* _INSTRUCTIONS_
• A. Answer these questions on the blog post:
(i) Which child fell at the end of the escalators?
(ii) Where did the husband leave for?
(iii) Which tooth, by count, had Bailey lost?
• B. Please copy the blog post from "So now I was" to "on his way.", swapping "bucket" for "bowl".

* _EXTRACT_
The day before Mia was to have her surgery we had to pop to the shops for last minute necessities. It was a lovely trip, all kids and mum in toe. We were on our way to the car when a split second turned into Sienna falling down at the end of the escalators causing her to split her head open. A trip to the doctors and one glued forehead later and we were all settled again! The next day Mia’s surgery….an awful day to say the least! From a previous post if you read, this was the 7th time I’d been through a surgery as a mum but the worst of the lot! Not only did Mia do it tough in hospital, the next 5 days proved to be even tougher. But day 6 came and things started looking up! For the first time in a week I felt we were starting to settled again, until Mia woke up sick again! This time her cold turned into a throat infection and after a course of antibiotics she was well on her way to feeling better again!
Then another bump came upon me….my wisdom tooth! Cause I didn’t have enough to deal with already!!! After a day of mild pain turned into I’d rather give birth pain, I ended up on two lots of antibiotics from an infected impacted wisdom tooth, that now needs to be removed by an oral surgeon because the root of it is hooked on a nerve – seriously I don’t cry poor me, but come on can anything be simple this month!!!!!! That was last weekend, which is also the weekend my husband came home and told me he’d be working away for the next few weeks!
Picture this, my already painful month, my husband left for Moree, I was cool with that, I mean could anything seriously getting any worse, we’d already dealt with heaps! I picked up my daughter from preschool who they said had a great day, fell and Grazed her arm but all was good. I hadn’t even got to the car and she was screaming in pain that her belly was sore! She was almost asleep. She managed a bath but was still complaining of a sore belly and then 5.30pm hit and for the next 24 hours the plague hit – gastro!!!!!
So now I was dealing with chronic tooth ache, a vomiting child, Bailey had lost his 7th tooth so had to remember to be the tooth fairy and Mia was being her normal rascal self:) at one stage Sienna was vomiting, Mia was trying to pull the bucket away from Sienna and Bailey was in my face saying mum is my gum bleeding from my tooth!! Ahhh….I really do love being a mum though lol! I’d been awake since 5.10am that day and at 10.30pm poor little sienna couldn’t even keep a sip of water down:( I was starting to get really worried so after a call to 13health a Dr was on his way.

Extracted data entries:
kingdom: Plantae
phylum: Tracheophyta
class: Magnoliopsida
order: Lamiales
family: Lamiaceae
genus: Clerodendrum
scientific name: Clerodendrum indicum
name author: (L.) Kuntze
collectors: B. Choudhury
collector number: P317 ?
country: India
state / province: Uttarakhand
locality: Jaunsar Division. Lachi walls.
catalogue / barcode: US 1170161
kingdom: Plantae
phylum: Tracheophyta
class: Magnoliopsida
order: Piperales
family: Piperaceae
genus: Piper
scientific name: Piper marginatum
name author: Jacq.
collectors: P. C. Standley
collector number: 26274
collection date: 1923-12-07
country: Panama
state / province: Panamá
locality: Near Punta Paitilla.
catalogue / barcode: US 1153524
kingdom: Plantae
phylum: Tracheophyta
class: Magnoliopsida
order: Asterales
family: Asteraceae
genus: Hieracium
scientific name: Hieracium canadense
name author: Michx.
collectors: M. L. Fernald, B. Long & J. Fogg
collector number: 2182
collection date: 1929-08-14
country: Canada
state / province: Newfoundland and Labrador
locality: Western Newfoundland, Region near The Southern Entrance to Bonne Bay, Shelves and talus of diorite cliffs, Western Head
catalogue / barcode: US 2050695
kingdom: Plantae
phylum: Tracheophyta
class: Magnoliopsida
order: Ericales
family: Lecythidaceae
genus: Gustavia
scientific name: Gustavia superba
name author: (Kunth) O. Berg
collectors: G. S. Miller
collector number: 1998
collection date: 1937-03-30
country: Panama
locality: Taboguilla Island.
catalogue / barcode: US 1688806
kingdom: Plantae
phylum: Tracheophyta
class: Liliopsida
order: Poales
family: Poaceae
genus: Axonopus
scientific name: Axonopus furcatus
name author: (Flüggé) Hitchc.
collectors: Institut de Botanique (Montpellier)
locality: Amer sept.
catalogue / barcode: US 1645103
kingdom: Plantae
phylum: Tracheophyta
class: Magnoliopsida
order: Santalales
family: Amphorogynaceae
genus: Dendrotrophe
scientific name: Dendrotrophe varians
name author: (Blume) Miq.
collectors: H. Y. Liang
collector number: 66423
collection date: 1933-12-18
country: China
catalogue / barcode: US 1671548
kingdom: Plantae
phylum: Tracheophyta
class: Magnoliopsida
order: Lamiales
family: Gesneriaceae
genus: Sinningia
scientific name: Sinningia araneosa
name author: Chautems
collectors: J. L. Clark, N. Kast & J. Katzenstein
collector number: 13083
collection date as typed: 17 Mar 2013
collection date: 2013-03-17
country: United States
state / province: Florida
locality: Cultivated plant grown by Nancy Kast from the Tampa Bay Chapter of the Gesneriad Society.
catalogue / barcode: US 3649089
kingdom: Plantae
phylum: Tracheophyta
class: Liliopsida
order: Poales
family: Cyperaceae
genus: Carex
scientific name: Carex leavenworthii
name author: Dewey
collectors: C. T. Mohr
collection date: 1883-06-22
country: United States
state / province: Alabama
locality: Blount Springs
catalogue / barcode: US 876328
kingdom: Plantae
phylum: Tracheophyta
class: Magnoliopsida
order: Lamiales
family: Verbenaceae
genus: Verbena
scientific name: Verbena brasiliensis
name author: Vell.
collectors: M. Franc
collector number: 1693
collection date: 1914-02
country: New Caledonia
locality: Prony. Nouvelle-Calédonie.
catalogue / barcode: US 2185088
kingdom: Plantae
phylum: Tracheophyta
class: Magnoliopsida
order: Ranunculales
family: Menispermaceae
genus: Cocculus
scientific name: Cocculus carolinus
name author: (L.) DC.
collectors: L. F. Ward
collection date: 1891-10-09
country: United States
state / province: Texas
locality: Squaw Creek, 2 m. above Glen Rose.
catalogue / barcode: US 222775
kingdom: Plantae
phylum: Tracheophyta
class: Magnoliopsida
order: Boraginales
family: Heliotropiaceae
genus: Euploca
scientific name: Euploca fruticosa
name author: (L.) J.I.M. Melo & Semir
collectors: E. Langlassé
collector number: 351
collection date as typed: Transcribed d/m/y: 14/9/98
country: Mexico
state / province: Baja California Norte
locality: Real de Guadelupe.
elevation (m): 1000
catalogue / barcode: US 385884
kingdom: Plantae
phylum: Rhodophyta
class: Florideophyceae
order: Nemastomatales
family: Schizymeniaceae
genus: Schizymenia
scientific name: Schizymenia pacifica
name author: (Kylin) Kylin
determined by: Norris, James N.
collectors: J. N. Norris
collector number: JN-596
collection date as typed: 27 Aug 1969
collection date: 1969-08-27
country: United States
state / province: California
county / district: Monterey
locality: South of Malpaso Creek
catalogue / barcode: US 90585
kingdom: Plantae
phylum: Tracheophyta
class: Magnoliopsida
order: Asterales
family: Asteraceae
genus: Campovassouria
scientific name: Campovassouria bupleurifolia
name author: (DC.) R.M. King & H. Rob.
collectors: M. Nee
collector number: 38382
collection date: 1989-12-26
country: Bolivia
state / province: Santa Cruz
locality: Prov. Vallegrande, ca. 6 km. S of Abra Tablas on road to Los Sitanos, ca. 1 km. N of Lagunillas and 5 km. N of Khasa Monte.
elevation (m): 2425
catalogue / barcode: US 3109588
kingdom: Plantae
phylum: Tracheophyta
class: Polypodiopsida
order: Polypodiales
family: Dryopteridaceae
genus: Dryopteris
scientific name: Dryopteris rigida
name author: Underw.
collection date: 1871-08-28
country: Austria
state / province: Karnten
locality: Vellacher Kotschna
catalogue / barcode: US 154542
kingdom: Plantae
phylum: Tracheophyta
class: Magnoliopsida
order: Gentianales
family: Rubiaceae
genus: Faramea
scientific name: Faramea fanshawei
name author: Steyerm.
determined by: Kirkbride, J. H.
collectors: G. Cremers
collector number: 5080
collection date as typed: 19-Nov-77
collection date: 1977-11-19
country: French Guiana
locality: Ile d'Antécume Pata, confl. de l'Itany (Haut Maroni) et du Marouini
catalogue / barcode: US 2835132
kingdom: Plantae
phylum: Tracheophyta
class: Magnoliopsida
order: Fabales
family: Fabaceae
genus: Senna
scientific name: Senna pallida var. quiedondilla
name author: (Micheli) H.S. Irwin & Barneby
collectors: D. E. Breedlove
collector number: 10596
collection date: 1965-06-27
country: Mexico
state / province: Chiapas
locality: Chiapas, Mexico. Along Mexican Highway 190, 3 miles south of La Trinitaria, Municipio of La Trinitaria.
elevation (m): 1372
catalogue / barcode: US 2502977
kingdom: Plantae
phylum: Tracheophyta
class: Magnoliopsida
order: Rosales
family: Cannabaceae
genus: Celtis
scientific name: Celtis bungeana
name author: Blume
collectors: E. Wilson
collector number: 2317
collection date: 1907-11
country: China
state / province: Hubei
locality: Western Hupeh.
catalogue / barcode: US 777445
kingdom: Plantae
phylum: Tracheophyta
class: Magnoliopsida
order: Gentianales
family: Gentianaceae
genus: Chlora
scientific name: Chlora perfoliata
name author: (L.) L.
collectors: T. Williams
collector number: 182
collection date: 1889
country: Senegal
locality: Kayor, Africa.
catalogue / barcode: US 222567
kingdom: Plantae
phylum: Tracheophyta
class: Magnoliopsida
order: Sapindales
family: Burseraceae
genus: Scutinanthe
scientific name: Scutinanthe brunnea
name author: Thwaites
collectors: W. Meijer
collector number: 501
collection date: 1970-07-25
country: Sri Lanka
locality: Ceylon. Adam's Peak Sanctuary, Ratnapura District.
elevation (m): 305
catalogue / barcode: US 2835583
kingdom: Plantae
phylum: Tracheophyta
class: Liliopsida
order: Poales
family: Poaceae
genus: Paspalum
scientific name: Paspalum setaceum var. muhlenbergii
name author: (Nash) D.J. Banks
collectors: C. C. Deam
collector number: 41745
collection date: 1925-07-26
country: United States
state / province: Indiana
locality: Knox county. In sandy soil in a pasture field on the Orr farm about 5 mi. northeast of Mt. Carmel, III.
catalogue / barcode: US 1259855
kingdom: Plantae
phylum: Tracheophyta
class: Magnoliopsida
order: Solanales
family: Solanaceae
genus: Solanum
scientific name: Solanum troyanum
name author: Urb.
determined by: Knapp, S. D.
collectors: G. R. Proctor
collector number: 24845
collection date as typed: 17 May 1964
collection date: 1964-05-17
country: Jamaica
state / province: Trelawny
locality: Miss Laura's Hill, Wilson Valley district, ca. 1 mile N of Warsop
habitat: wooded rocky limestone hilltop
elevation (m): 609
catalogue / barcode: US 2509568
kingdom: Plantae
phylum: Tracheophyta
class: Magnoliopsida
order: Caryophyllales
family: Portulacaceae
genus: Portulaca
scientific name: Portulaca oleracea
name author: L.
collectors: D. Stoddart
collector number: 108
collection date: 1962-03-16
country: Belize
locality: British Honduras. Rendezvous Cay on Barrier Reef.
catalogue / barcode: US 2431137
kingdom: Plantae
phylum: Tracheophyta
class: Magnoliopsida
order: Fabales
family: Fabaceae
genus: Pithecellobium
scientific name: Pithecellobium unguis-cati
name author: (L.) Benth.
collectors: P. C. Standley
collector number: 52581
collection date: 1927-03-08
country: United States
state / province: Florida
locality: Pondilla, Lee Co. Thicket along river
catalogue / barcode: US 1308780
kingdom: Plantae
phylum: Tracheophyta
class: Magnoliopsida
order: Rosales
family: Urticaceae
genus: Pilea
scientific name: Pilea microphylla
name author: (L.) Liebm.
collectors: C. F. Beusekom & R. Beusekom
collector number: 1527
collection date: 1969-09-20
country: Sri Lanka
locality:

* _ANSWERS BY TASK_
• A.
(i) Sienna
(ii) Moree
(iii) His 7th tooth

• B.
So now I was dealing with chronic tooth ache, a vomiting child, Bailey had lost his 7th tooth so had to remember to be the tooth fairy and Mia was being her normal rascal self:) at one stage Sienna was vomiting, Mia was trying to pull the bowl away from Sienna and Bailey was in my face saying mum is my gum bleeding from my tooth!! Ahhh….I really do love being a mum though lol! I’d been awake since 5.10am that day and at 10.30pm poor little sienna couldn’t even keep a sip of water down:( I was starting to get really worried so after a call to 13health a Dr was on his way.